Probeweekend

Am vergangenen Samstag fand das mit Vorfreude erwartete Probeweekend statt. Anders als in den letzten Jahren zog es uns dieses Jahr nicht nach Engelberg, sondern ins ungewohnte Aargauerland nach Vordemwald. Anstatt Spindle, kühlen Drinks und knackigen Weiber, hiess es Lagerhaus Adonia, Bier und heisse Fäger so weit das Auge reicht. 

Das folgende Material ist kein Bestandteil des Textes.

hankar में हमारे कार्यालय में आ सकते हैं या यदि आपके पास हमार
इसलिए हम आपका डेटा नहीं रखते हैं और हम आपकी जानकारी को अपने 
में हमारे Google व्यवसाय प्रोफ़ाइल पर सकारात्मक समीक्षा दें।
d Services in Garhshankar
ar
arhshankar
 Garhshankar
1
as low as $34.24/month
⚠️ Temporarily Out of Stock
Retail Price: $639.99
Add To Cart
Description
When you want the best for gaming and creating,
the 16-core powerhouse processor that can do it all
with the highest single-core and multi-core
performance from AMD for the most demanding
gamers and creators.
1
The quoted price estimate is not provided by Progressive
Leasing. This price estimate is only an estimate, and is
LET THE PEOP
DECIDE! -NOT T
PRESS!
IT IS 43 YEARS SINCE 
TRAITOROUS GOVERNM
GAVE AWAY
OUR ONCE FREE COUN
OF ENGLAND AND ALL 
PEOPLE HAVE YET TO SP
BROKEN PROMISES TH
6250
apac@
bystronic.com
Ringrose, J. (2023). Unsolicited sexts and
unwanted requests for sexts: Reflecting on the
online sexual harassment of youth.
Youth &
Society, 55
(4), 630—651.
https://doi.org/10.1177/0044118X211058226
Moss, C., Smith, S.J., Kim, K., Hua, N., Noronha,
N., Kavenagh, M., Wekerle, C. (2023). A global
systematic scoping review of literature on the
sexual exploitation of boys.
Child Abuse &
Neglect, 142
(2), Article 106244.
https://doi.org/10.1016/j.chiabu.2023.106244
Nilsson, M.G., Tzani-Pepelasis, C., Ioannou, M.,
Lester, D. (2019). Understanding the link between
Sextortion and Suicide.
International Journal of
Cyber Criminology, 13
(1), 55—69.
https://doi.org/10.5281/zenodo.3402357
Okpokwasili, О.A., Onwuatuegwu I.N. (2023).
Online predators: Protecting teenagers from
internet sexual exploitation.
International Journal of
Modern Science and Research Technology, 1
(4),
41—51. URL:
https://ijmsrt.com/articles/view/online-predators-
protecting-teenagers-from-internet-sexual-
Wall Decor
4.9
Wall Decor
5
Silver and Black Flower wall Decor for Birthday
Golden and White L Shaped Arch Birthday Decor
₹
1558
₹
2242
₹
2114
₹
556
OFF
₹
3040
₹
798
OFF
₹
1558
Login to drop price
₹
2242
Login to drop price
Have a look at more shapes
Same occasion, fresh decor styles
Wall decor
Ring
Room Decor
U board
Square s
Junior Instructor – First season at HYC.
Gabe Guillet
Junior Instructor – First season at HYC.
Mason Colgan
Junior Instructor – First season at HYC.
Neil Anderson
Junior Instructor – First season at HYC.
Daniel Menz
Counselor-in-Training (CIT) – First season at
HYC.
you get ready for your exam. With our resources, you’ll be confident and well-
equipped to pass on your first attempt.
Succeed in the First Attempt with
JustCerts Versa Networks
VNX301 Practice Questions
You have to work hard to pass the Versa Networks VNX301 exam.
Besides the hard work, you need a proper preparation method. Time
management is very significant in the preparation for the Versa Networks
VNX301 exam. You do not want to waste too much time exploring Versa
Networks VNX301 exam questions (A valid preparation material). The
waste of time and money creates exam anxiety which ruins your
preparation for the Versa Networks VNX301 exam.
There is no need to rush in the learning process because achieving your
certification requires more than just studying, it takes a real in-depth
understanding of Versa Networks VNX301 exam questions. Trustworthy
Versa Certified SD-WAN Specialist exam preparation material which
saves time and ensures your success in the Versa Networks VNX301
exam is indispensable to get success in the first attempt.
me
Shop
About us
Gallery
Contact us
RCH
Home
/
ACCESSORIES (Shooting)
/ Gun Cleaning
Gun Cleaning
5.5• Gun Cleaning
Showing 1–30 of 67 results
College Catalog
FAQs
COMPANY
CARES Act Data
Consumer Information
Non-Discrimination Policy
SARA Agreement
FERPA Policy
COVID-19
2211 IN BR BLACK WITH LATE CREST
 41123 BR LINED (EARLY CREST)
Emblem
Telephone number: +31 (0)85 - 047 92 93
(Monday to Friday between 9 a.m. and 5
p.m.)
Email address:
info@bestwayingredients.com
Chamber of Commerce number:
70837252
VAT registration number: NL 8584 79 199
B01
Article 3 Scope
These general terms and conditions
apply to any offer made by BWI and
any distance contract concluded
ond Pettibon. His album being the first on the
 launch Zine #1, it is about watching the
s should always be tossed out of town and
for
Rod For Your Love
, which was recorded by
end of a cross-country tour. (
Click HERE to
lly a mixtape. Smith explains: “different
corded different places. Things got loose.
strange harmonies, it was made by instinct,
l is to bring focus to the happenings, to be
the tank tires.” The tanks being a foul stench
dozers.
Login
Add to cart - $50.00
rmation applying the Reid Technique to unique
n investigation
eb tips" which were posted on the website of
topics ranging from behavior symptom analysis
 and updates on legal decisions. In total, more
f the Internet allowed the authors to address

Natürlich tönt jener Beschrieb nicht nach einer legendären Nacht, von welcher man noch seinen Enkeln erzählen wird. Jedoch war die diesjährige Variante in Form eines waschechten Männerabends eine nette Abwechslung zu vergangenen Jahren. Es wurde diskutiert, gelacht, gespielt, gesungen und getrunken. Alles in allem ein gemütliches Beisammensein unter guten Kumpels.

Erstaunlicherweise blieb die Quote der Alkoholleichen ziemlich tief. Einzig das Küchenteam um Wifi, Tschineichle und Mäsi machte einen ichhabwohlgesternzutiefinsGlasgeschaut Eindruck. An dieser Stelle ein Lob an die drei Spitzenköche, das Menü war köstlich!

Mögliche Gründe für diese überraschend tiefe Quote sind eindeutig: Die Fäger scheinen sich zu vernünftigen, erwachsenen und seriösen Herren entwickelt zu haben, was folgende Bilder eindrücklich beweisen!

Aus dem Kampf der Register gingen auch dieses Jahr wieder klar die Posaunenvirtuosen hervor. Bereits zum vierten Mal in Serie bliesen sie der Konkurrenz einen Strich durch die Rechnung. Im grossen Finale "Voice of Fäger" bezwang Goldkelchen Benj Hobbysänger Schuum eindeutig nach Punkten.

Ach ja, Musik wurde natürlich auch noch praktiziert. Die Register- und Gesamtproben waren streng und verlangten höchste Konzentration. Das Resultat jener Proben lässt sich sehen! Die Phase des Feinschliffs hat begonnen und so konzentrierten sich die einzelnen Register auf Details in Rhythmik, Dynamik und Tempo. Zur Freude aller konnten Fortschritte erzielt werden, was uns erlaubt, gelassen auf den Vorfasnachtsstart am 8. Januar zu schauen.